Out of the 209 metros throughout the United States that have more than 200,000 residents, 81 percent had grown more segregated since 1990, according to the study, released earlier this week.
“Racial, residential segregation is, and has been, a mechanism to exacerbate racial inequality,” said Samir Gamhbir, co-author of the report, in a talk presenting the findings. “Not surprisingly, median household income, home values, and homeownership rates in segregated white communities is much higher than segregated communities of color.”
For example, in segregated white neighborhoods, an average of 77 percent of households were homeowners; that number was only 45 percent in segregated non-white neighborhoods.
These patterns are rooted in a history of discrimination. A full 83 percent of neighborhoods that were redlined — designated as high-risk for home loans by the federal government — back in the 1930s remained highly segregated today, the report found.
The report, from the Othering & Belonging Institute (OBI), introduced a new way to measure segregation, using the difference between the diversity within a census tract relative to the city or metropolitan area in which it is located. That accounts for places like New York, where both the city and metropolitan area are highly diverse, but most residents live in neighborhoods with high concentrations of people of their own race or ethnicity.
In fact, the New York metropolitan area was the country’s most segregated region, according to the report, followed by Chicago, Milwaukee and Detroit, with Miami and Los Angeles coming in fifth and sixth. But whereas New York has barely made progress on integration since 1990, the Miami metropolitan area made one of the biggest leaps toward integration, behind only Savanna, Ga., and San Antonio, Texas.
In all three cases, the cities lost some of their white population, while gaining Latino population. Miami’s Black population increased by 24 percent, whereas Savanna’s decreased by four percent.

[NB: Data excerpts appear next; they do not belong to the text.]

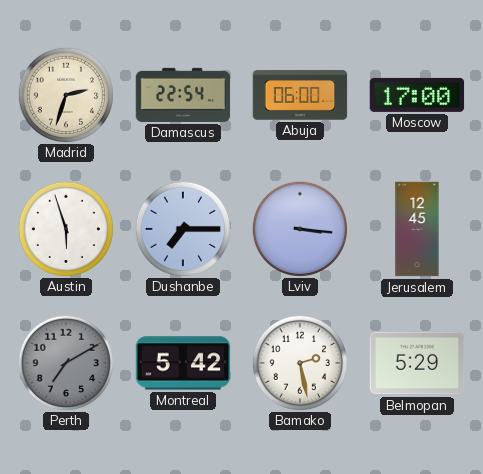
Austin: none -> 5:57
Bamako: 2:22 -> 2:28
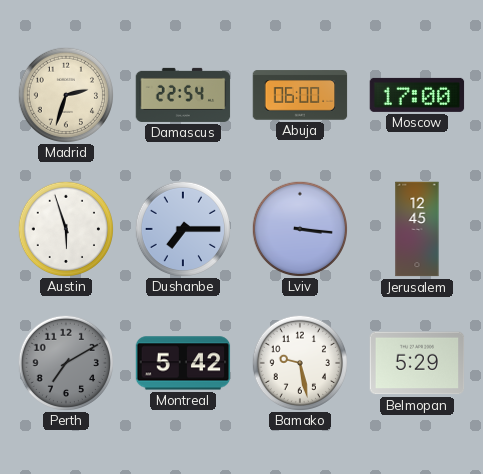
Bamako: 2:28 -> 9:28
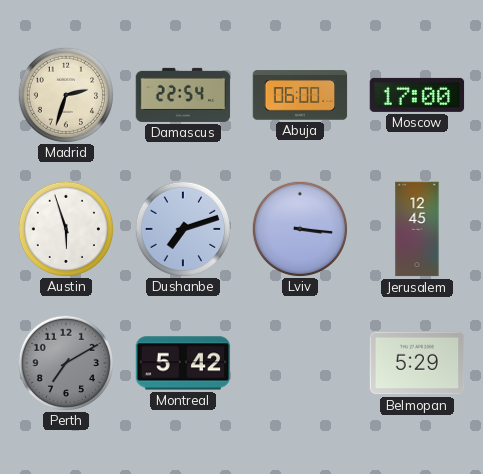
Dushanbe: 7:15 -> 7:12
Bamako: 9:28 -> none
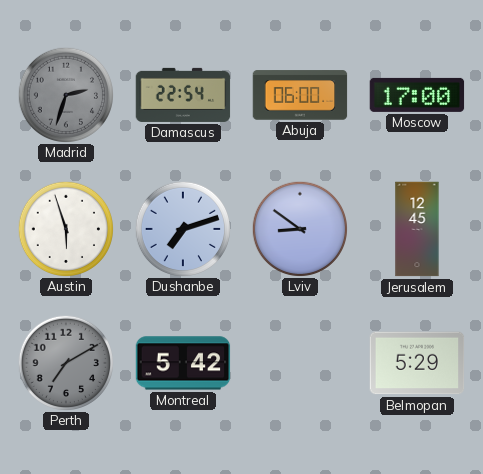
Madrid dial: cream -> grey
Lviv: 3:16 -> 8:51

This tracks with the report’s finding that, overall, cities in the Midwest and Mid-Atlantic regions were some of the most segregated and had grown worse over time, while cities in the Southeast and Texas had not continued to integrate.
The report focuses not only on segregated Black and brown neighborhoods, but also on segregated white neighborhoods as well, for example those around the suburbs of Oakland, Calif., and in Marin County north of San Francisco.

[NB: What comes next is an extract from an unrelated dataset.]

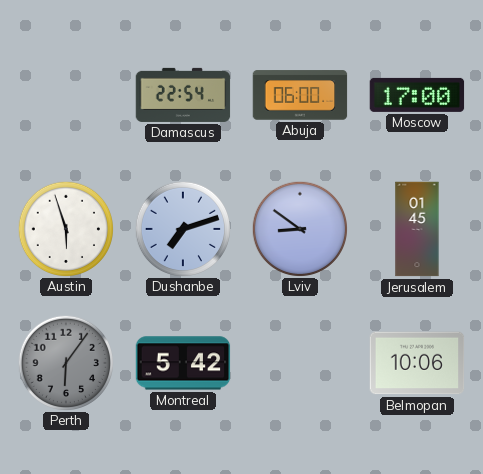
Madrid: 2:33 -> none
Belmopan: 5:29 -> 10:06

“These are exclusionary white enclaves,” said OBI assistant director and report co-author Stephen Menendian in the presentation. “They have the most significant investments in wealth and resources. And these are places where opportunity can culminate. And these are places where many, many kids of color are excluded.”

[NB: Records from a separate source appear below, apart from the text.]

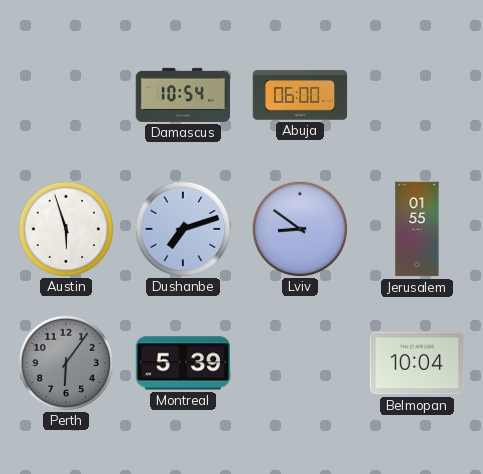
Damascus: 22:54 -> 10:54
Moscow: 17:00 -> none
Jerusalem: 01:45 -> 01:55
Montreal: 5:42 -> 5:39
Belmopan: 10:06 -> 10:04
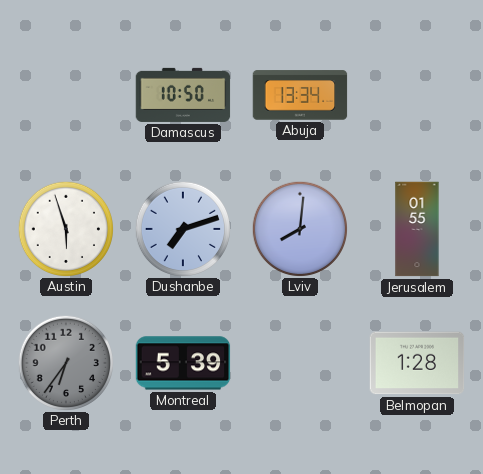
Damascus: 10:54 -> 10:50
Abuja: 06:00 -> 13:34
Lviv: 8:51 -> 8:01
Perth: 6:06 -> 6:36
Belmopan: 10:04 -> 1:28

Another wrinkle is what happens when historically Black or brown communities become targets for development. For example, the metropolitan Washington D.C. area is the 15th most segregated metro in the country, and has grown less integrated over time. A closer look shows that while some developing neighborhoods have become more integrated since 2000, but that could be a byproduct of gentrification.
“At some point in time, you might see that neighborhoods that are becoming seemingly more integrated could be at the tipping point of becoming more gentrified,” Gambhir said, according to the DCist.
While segregation is certainly not a new issue, for some people the disparate outcomes of the COVID-19 pandemic, which hit lower-income and neighborhoods of color harder than their whiter counterparts, brought home for people that this isn’t a matter relegated to history, the researchers said in the presentation.
“That history of discrimination, unfortunately, isn’t just in the past,” said Ajmel Quereshi, senior counsel at the Legal Defense Fund.
He pointed to the aftermath of the Great Recession, as a recent example. In 2008, more than 50 percent of Black mortgage holders had subprime loans, compared with 17 percent of white homeowners. And it’s not like they were less qualified. In 2002, Black were three times as likely to receive a high-risk subprime loan than a similarly qualified white person.
With a looming eviction crisis, unaffordable cities, a housing crunch, and a booming single-family rental market, it’s easy to see how these patterns can continue to be perpetuated without intervention.
“A lot of the history that we’re working against is ongoing and very recent,” Quereshi said during the presentation.